“We are faced with a real problem, to make maths positive, it is a phenomenon of work organization, of motivation”, believes Jean Viard

Can we make the French love math? This is the social question posed today to sociologist Jean Viard. Mathematics will be compulsory and will return at the start of the next school year, for all 1st and 12th grade students.

Maths will be back as a compulsory subject at the start of the next school year, for all 1st and 12th grade students. Why is it important to love mathematics? We ask ourselves this social question, because making us love math is precisely the objective of Maison Poincaré, the very first mathematics museum in France, which opens its doors today, Saturday September 30, in Paris . A project inspired by the famous mathematician and former MP, Cédric Villani.

franceinfo: Why is it important to make us love math, Jean Viard?

Jean Viard: Mathematics is first and foremost a requirement of the mind, therefore it is its form. It’s a bit like learning Latin, Greek, which we do less today, but it structures thought, in fact. And then, what is true is that we are in a digital world, we are in a world of artificial intelligence, therefore in an immense scientific and technological period. However, we are going backwards.

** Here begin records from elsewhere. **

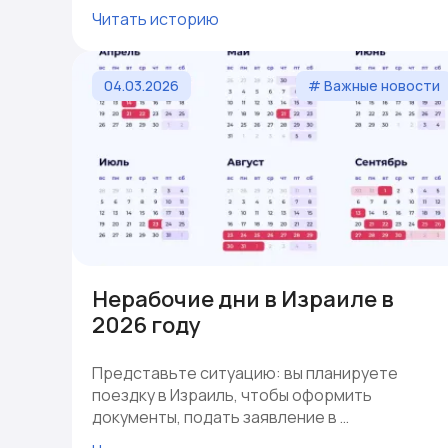
Читать историю
04.03.2026
# Важные новости
Нерабочие дни в Израиле в
2026 году
Представьте ситуацию: вы планируете
поездку в Израиль, чтобы оформить
документы, подать заявление в …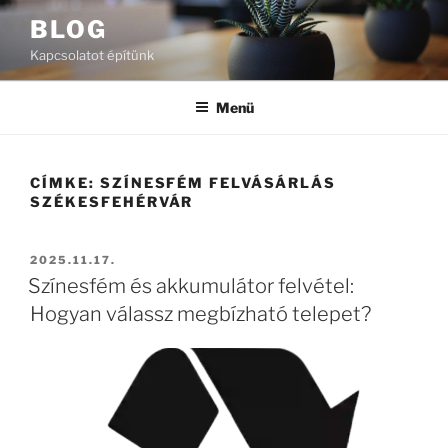
Tartalomhoz
BLOG
Kapcsolatot építünk
Menü
CÍMKE:
SZÍNESFÉM FELVÁSÁRLÁS
SZÉKESFEHÉRVÁR
BEKÜLDVE:
2025.11.17.
Színesfém és akkumulátor felvétel:
Hogyan válassz megbízható telepet?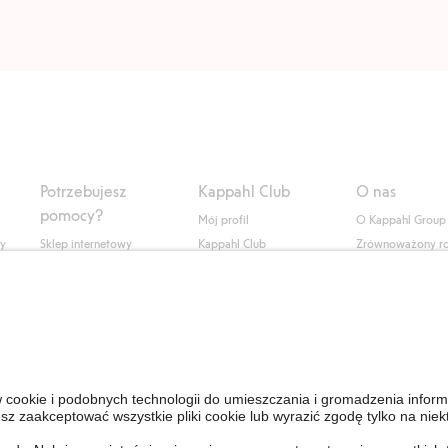
Potrzebujesz
Kappahl Club
O nas
pomocy?
Mój profil
O Kappahl Group
ły
Sklep internetowy
Kappahl Club
Zrównoważony r
Częste pytania
Warunki członkostwa
Praca u nas
Twoje zamówienie
Prasa i aktualnośc
Skontaktuj się z nami
Dostępność cyfro
Znajdź sklep
Sprawdź saldo karty
upominkowej
Personal Styling
Odstąp od umowy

In Europe, compared to the European average, there is a figure that is always given, it is 527 in the rankings, it is the average, we are at 488. In itself, it is the gap which is interesting, so we are below, but more worrying, in 20 years, we have declined enormously. We were at 64% of young French people who were classified as “high” in math, and we rose to 11%.

This question of maths is so important that the State returned last year to this Blanquer reform, which had removed compulsory teaching of maths from 1st grade. So, more than in the museum which will open today, making us love maths, does that happen through school?

Of course, it goes through school, and it goes through the fact that people perceive the teaching of mathematics as useful, that we make them calculate things in their daily lives, in their lives. So, it serves them. And it’s the fundamentals that are important in mathematics, because afterward, it becomes a game. But if the fundamentals are not there, you suffer like an unfortunate person all the time, and it becomes a real punishment.

And then, there is also the idea that in France, we used math a lot to select. We have a bit of an image that we have to do math at an incredible level to go into medicine, and all those who fail in math, maybe they would have been the best doctors in the world, with empathy for the sick. So, we also used math as a combat weapon to bring order.

But afterwards, Mr. Blanquer’s position, what is serious, is: should we do an hour and a half or not, of maths in final year, when we are not in a mathematics section? But it’s a strong signal, it says: basically, maths isn’t very important if you’re not a specialist. There is a traditional French culture, built on “the humanities”, as we said in the old days, that’s what it symbolizes for young people. It’s: well, if you’re not specialized in math, you don’t care, but it’s very bad, so math is back in 1st and 12th grade classes next year .

But what concerns me is that we can have a ministry and a government where we have made this decision, which is extremely dangerous. And in addition, at the time, there were Cédric Villani, the one who is at the origin of the museum, with President Hollande. So, it’s a completely counter-intuitive decision.

This museum, the Maison Poincaré in Paris, will receive many schoolchildren, particularly fourth grade classes. We say that it is often there, that there is a dropout from maths, and we have the impression that it rebounds over the years, and generations, because there is a shortage of teachers, and the teachers who are lacking the most, and it has been structural for years, are it the math teachers?

Well yes, because the problem is that teaching is a market. If you have a discipline, and alongside, with the same skill, you have job offers in digital, in IT, much better paid and completely attractive, there is competition. About 20 years ago, at the CAPES in mathematics, we took 1 candidate out of 8. Today, we take less than 1 candidate out of 2, which means that there are fewer candidates, and we can suspect that if there are fewer candidates, those we take are rather less good. It’s a probability, but it’s pretty logical to think like that.

So it’s a fundamental problem, we have this kind of imagination of maths, which would effectively be like a foil, including the use we make of it in the selections. So we are faced with a real problem, which is to make maths positive, it is a phenomenon of work organization, of motivation. There are also countries where children attend school in different numbers of years, because children do not all learn at the same speed. We can do one more year, not to repeat a year, but to rework where we were not good, in a very targeted way.

Not all children are the same height, weight, or developmental period. Some develop earlier, others later. I think the Republic must learn diversity and hybridity.